§ Records shown:

========================================================================

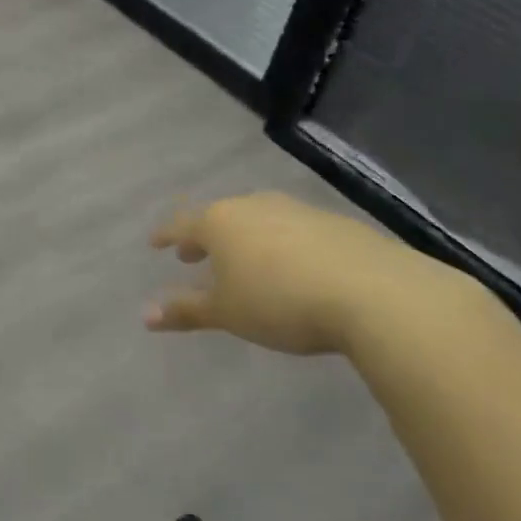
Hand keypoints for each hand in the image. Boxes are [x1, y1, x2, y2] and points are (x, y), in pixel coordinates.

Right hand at [148, 192, 461, 354]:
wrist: (375, 293)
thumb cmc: (281, 302)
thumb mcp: (227, 313)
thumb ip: (186, 310)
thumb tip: (145, 314)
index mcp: (220, 222)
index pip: (182, 225)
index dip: (166, 236)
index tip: (155, 244)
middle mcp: (254, 206)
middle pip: (220, 217)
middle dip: (204, 237)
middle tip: (194, 254)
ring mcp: (296, 210)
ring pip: (258, 219)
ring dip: (244, 238)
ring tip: (244, 261)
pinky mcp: (334, 223)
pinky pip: (292, 229)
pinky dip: (280, 243)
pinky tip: (291, 266)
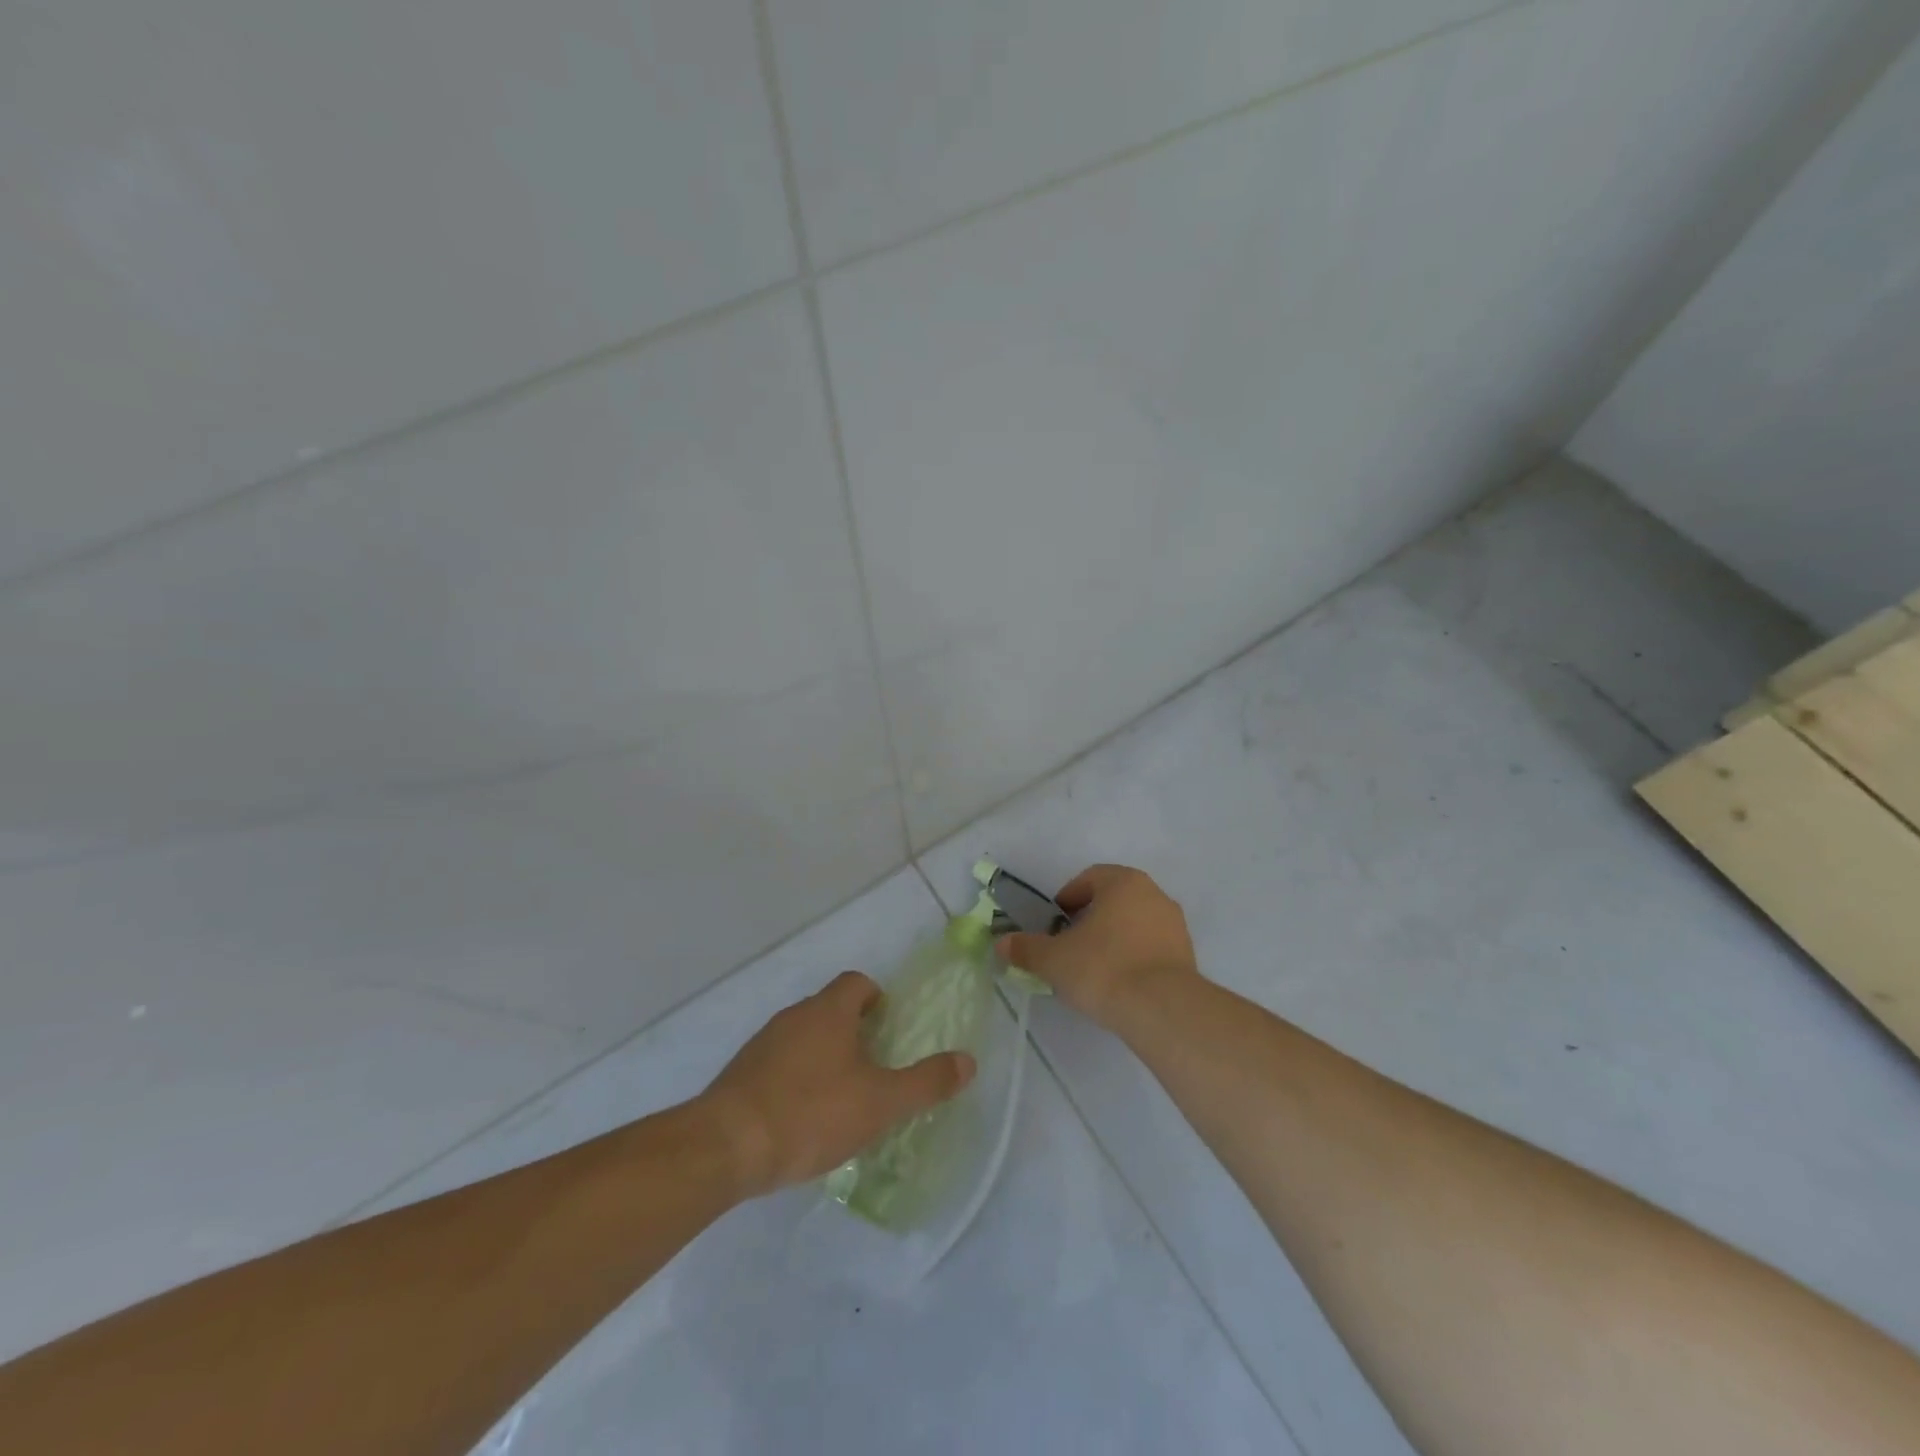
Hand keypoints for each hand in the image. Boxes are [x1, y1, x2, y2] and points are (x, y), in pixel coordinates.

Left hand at [699, 971, 975, 1198]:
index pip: (857, 983)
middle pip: (831, 1009)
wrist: (726, 1145)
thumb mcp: (880, 1102)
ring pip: (804, 1036)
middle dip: (854, 1031)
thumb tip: (968, 1062)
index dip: (877, 999)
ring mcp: (763, 1044)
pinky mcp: (742, 1074)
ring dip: (824, 1056)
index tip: (889, 1030)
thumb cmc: (811, 1112)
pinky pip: (779, 1063)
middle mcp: (794, 1016)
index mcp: (828, 1011)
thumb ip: (925, 1082)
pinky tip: (803, 1118)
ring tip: (841, 1097)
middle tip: (874, 1068)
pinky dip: (796, 1079)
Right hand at [996, 864, 1199, 1029]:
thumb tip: (1002, 944)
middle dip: (1090, 920)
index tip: (1054, 925)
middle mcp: (1154, 894)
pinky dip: (1134, 958)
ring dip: (1114, 939)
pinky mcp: (1188, 956)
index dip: (1067, 899)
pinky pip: (1152, 948)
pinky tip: (1120, 984)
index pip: (1089, 878)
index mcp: (1123, 882)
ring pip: (1135, 924)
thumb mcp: (1054, 960)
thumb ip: (1026, 949)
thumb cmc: (1103, 968)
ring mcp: (1175, 925)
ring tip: (1094, 969)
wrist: (1162, 1009)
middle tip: (1070, 946)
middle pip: (1114, 900)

========================================================================

§ Exercise description: Restate the entries above word for word, and keep the pictures out.

§ Exercise answer:
Hand keypoints for each hand in the image. Boxes are [x1, y1, x2, y2] and points are (x, y), in pixel coordinates.

Right hand at [148, 192, 461, 354]:
wrist: (375, 293)
thumb cmc: (281, 302)
thumb mcp: (227, 313)
thumb ip: (186, 310)
thumb tip: (145, 314)
index mcp: (220, 222)
index pip: (182, 225)
index dip: (166, 236)
index tip: (155, 244)
middle mcp: (254, 206)
middle pip: (220, 217)
middle dip: (204, 237)
middle tip: (194, 254)
ring mcp: (296, 210)
ring pip: (258, 219)
ring dip: (244, 238)
ring tip: (244, 261)
pinky mcp: (334, 223)
pinky pip: (292, 229)
pinky dip: (280, 243)
pinky tip: (291, 266)
Hand keypoints for each hand in the image. Boxes are [x1, y1, x2, y2] and points are (x, y), in pixel coordinates.

Left hand at [699, 971, 975, 1198]:
index pip: (857, 983)
middle pip: (831, 1009)
wrist: (726, 1145)
thumb mcp: (880, 1102)
ring pip: (804, 1036)
middle dip: (854, 1031)
thumb tip: (968, 1062)
index dip: (877, 999)
ring mcp: (763, 1044)
pinky mcp: (742, 1074)
ring dip: (824, 1056)
index tip: (889, 1030)
thumb cmc: (811, 1112)
pinky pip: (779, 1063)
middle mcp: (794, 1016)
index mcp: (828, 1011)
thumb ip: (925, 1082)
pinky tip: (803, 1118)
ring tip: (841, 1097)
middle tip: (874, 1068)
pinky dip: (796, 1079)
Right hand at [996, 864, 1199, 1029]:
thumb tip: (1002, 944)
middle dip: (1090, 920)
index tip: (1054, 925)
middle mcp: (1154, 894)
pinky dip: (1134, 958)
ring dip: (1114, 939)
pinky mcp: (1188, 956)
index dip: (1067, 899)
pinky pip: (1152, 948)
pinky tip: (1120, 984)
index pip: (1089, 878)
index mcp: (1123, 882)
ring pip: (1135, 924)
thumb mcp: (1054, 960)
thumb ip: (1026, 949)
thumb cmc: (1103, 968)
ring mcp: (1175, 925)
ring tip: (1094, 969)
wrist: (1162, 1009)
middle tip: (1070, 946)
middle pip: (1114, 900)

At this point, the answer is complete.